■ Work to complete: An exact reproduction of the records is required, with all pictures omitted.

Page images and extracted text
§ §

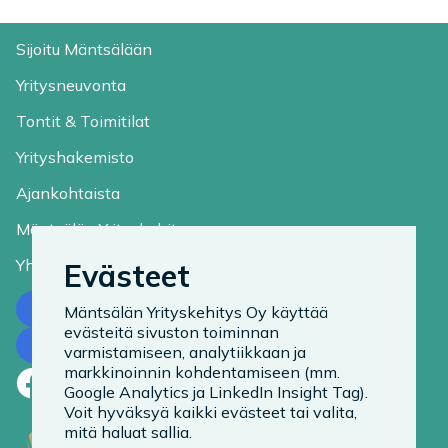
Sijoitu Mäntsälään
Yritysneuvonta
Tontit & Toimitilat
Yrityshakemisto
Ajankohtaista
Mäntsälän Yrityskehitys
Yhteystiedot
Evästeet
Ota yhteyttä
Mäntsälän Yrityskehitys Oy käyttää
evästeitä sivuston toiminnan
Tilaa uutiskirje
varmistamiseen, analytiikkaan ja
markkinoinnin kohdentamiseen (mm.
Facebook
LinkedIn
Instagram
Google Analytics ja LinkedIn Insight Tag).
Voit hyväksyä kaikki evästeet tai valita,
mitä haluat sallia.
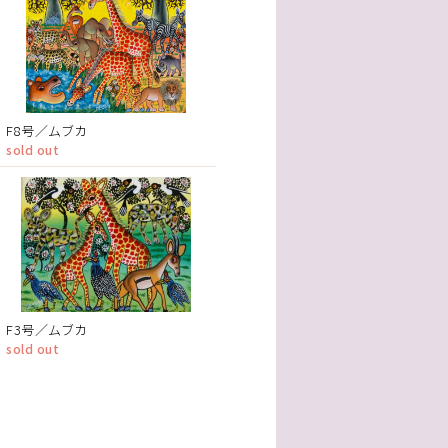
F8号／ムブカ
sold out
F3号／ムブカ
sold out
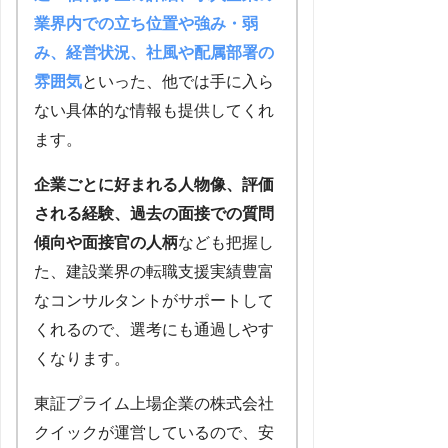
業界内での立ち位置や強み・弱
み、経営状況、社風や配属部署の
雰囲気
といった、他では手に入ら
ない具体的な情報も提供してくれ
ます。
企業ごとに好まれる人物像、評価
される経験、過去の面接での質問
傾向や面接官の人柄
なども把握し
た、建設業界の転職支援実績豊富
なコンサルタントがサポートして
くれるので、選考にも通過しやす
くなります。
東証プライム上場企業の株式会社
クイックが運営しているので、安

§ §

■ Answer to this problem:
Sijoitu Mäntsälään
Yritysneuvonta
Tontit & Toimitilat
Yrityshakemisto
Ajankohtaista
Mäntsälän Yrityskehitys
Yhteystiedot
Evästeet
Ota yhteyttä
Mäntsälän Yrityskehitys Oy käyttää
evästeitä sivuston toiminnan
Tilaa uutiskirje
varmistamiseen, analytiikkaan ja
markkinoinnin kohdentamiseen (mm.
Facebook
LinkedIn
Instagram
Google Analytics ja LinkedIn Insight Tag).
Voit hyväksyä kaikki evästeet tai valita,
mitä haluat sallia.
F8号／ムブカ
sold out
F3号／ムブカ
sold out
業界内での立ち位置や強み・弱
み、経営状況、社風や配属部署の
雰囲気
といった、他では手に入ら
ない具体的な情報も提供してくれ
ます。
企業ごとに好まれる人物像、評価
される経験、過去の面接での質問
傾向や面接官の人柄
なども把握し
た、建設業界の転職支援実績豊富
なコンサルタントがサポートして
くれるので、選考にも通過しやす
くなります。
東証プライム上場企業の株式会社
クイックが運営しているので、安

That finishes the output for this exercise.